Subsection 165-12(7) of the ITAA 1997 provides that where a condition in subsection 165-12(2), 165-12(3) or 165-12(4) is not satisfied because of the operation of section 165-165 of the ITAA 1997 that the condition can be taken as being satisfied where: the company has information from which it would be reasonable to assume that less than 50% of the *tax loss has been reflected in deductions, capital losses or reduced assessable income, that occurred, or could occur in future, because of the happening of any *CGT event in relation to any *direct equity interests or *indirect equity interests in the company during the *ownership test period. *denotes a term defined in section 995-1 of the ITAA 1997.
In determining the extent that a loss company's tax loss has been reflected, regard is to be had to the extent that a disposer's capital loss, in relation to the disposal of a direct or indirect equity interest in the loss company, is greater than it would otherwise have been, but for that tax loss being incurred.
To the extent that the taxation deduction allowed in the calculation of Loss Company's tax loss exceeds the decline in economic value in the loss year of the relevant item, the accelerated component of the deduction would not have increased the capital loss made in respect of the disposal of Company K's equity interest in Loss Company, and is therefore not 'reflected' to that extent.

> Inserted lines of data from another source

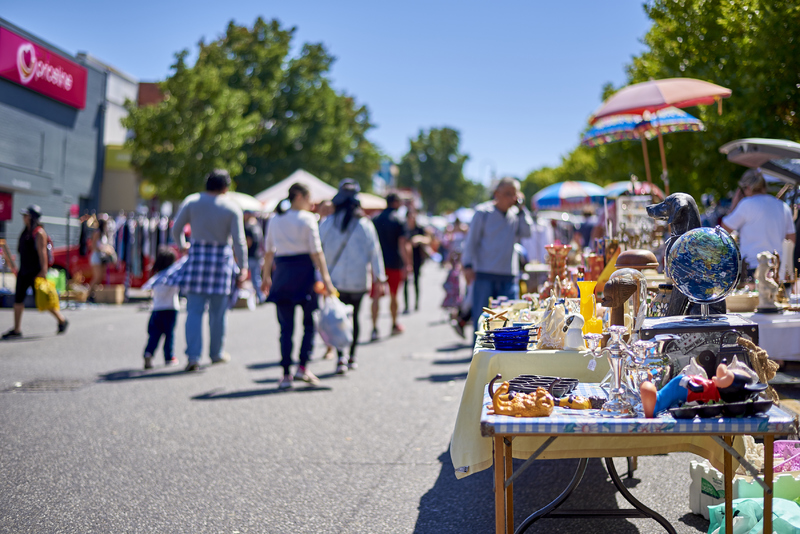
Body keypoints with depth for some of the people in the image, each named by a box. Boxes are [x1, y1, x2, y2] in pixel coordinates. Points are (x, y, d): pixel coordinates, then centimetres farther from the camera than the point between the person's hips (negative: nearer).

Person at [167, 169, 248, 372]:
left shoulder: (191, 201, 3)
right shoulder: (232, 208, -1)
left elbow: (176, 229, 5)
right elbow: (239, 242, -5)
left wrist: (182, 245, 25)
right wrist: (243, 268, 1)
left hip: (197, 255, 1)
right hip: (222, 258, -1)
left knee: (194, 310, 1)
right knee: (218, 311, 11)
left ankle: (193, 356, -7)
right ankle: (217, 353, 23)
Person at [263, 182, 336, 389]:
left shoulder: (275, 220, 11)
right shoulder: (307, 219, -5)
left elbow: (269, 250, 14)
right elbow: (316, 251, -10)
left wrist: (266, 276, 22)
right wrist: (325, 277, -11)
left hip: (282, 272, 4)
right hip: (304, 271, -4)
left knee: (286, 326, 6)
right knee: (310, 323, 9)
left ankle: (286, 374, 3)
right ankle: (302, 367, -1)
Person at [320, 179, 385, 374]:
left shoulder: (326, 224, -1)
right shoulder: (365, 224, -3)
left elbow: (319, 251, 2)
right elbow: (374, 251, -3)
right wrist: (379, 277, 1)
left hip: (335, 279, 0)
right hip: (358, 280, 1)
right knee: (354, 316, 14)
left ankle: (340, 357, -12)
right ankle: (352, 356, 23)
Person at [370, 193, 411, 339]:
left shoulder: (375, 220, 5)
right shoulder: (399, 220, -5)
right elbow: (403, 244, -12)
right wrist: (407, 264, -12)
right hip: (394, 263, -1)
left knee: (376, 296, -2)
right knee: (393, 295, 14)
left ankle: (374, 327, -15)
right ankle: (394, 325, 28)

[HISTORY: This ATOID has been amended to include the (*) asterisk in subsection 165-12(7) that is a minor amendment to the provisions providing useful interpretation with reference to direct equity interests and indirect equity interests by making them defined terms under section 995-1 of ITAA 1997]. The amendment also removes from the ATO ID any reference to subsection 165-12(9) repealed by the Tax Laws Amendment (2007 Measures No 4) Act 2007 with effect from 24 September 2007.]